Georgia is the defending NCAA champion and ranks No. 1 as a team, with Utah No. 3, and Georgia's bars team has the top Regional Qualifying Score of 49.325. Utah's RQS is 49.215.

In other events, the Utes rank third (vault, coach Greg Marsden's event), fifth (beam, associate coach Megan Marsden's event) and ninth (floor, a collaborative event).

"We do have a game amongst the coaches," Graba said.

Coaches are always competitive with each other, in a good-natured way. The Marsdens often playfully note when their events did best in meets.

Each of the events has ranked highly. Right now, bars is on top.

"It is nice to needle Greg on that once in a while," Graba said. "It makes it a little bit fun. But in the end, it's a whole team effort. Until the whole team hits, it's fun, but it really doesn't matter if bars are really good."

Graba was hired last May after long-time bars coach Aki Hummel went into private business. Graba spent the past two seasons on Ray Corn's staff at Utah State after running his own club gym with his twin brother in Minnesota.

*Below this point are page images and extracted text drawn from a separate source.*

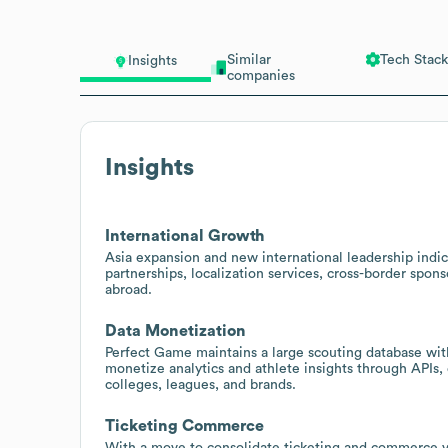
Similar
Tech Stack
Insights
companies
Insights
International Growth
Asia expansion and new international leadership indica
partnerships, localization services, cross-border spon
abroad.
Data Monetization
Perfect Game maintains a large scouting database with
monetize analytics and athlete insights through APIs,
colleges, leagues, and brands.
Ticketing Commerce
With a move to consolidate ticketing and commerce via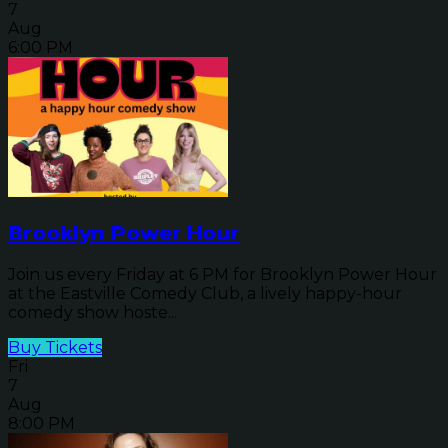
7
Aug
6:00 PM
Brooklyn Power Hour
Join us every Friday at 6 PM for Brooklyn Power Hour
at the Eastville Comedy Club, a lively happy-hour
comedy show hoste...
Buy Tickets
Fri
7
Aug
8:00 PM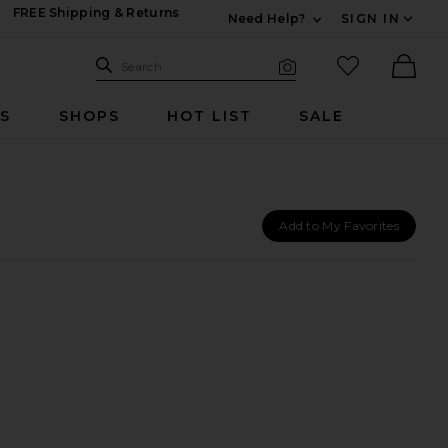
FREE Shipping & Returns
Need Help?
SIGN IN
Expand For Contac
Search Site
favorited it
Search
Visual Search
Ther
RS
SHOPS
HOT LIST
SALE
Add to My Favorites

Being new has both helped and hurt.

Senior Gabi Onodi seems to have responded and upgraded her bars routine enough that she is at least Monday's alternate — depending on whether Utah's best bar-worker, junior Nicolle Ford, can compete after dislocating her right index finger in a workout last Sunday.

Onodi has never been in the bars mix until now.

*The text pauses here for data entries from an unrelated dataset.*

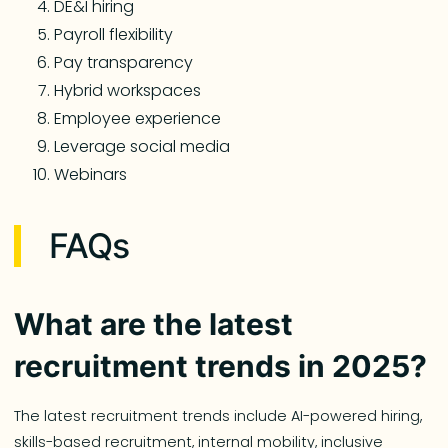
DE&I hiring
Payroll flexibility
Pay transparency
Hybrid workspaces
Employee experience
Leverage social media
Webinars
FAQs
What are the latest
recruitment trends in 2025?
The latest recruitment trends include AI-powered hiring,
skills-based recruitment, internal mobility, inclusive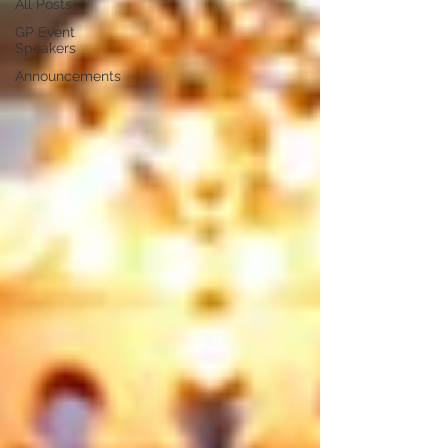
All Posts
GP Event
Speakers
Announcements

Graba says it's all her doing, but he concedes, "I'm new enough that maybe I don't know her limitations as well."

He was able to get her to try a release move that would give her enough scoring power to compete. Hummel also tried, but this year, Onodi chose to work on it.

Graba's explanation is that, "I've seen seniors before that see the end of their career coming and they want to make sure they go out with a bang."

He also admits to some cajoling.

"There was a little bit of sweet talk just because we don't have a lot of depth" in that event, he said.

Being new also means Graba has to learn what works for each athlete. And that's essential in this first season of the new code of points, which calls for more difficult skills to give judges more ability to separate and reward those who show excellence.

"It's a lot" to deal with for Graba, "plus it's a lot for the girls because there's a lot of trust factor in gymnastics. Aki had a whole bunch of faith built up with a lot of these girls and you have to start from scratch. They need to be comfortable with you and you need to be comfortable with them.

"We're still finding little things that, if I'd have known that two months ago about these particular athletes, I might have been able to help them a little quicker. But there's always that — an idiosyncrasy, a drill, a way to spot them to help them.

"But I think we're well on our way."

The new code forces coaches and athletes in all events into big decisions. Some handle "D" and "E" skills, the most difficult, with ease. Others have to weigh the risk of doing "C" moves well but not being able to score highly with them or of doing "D" moves, on which they are less consistent.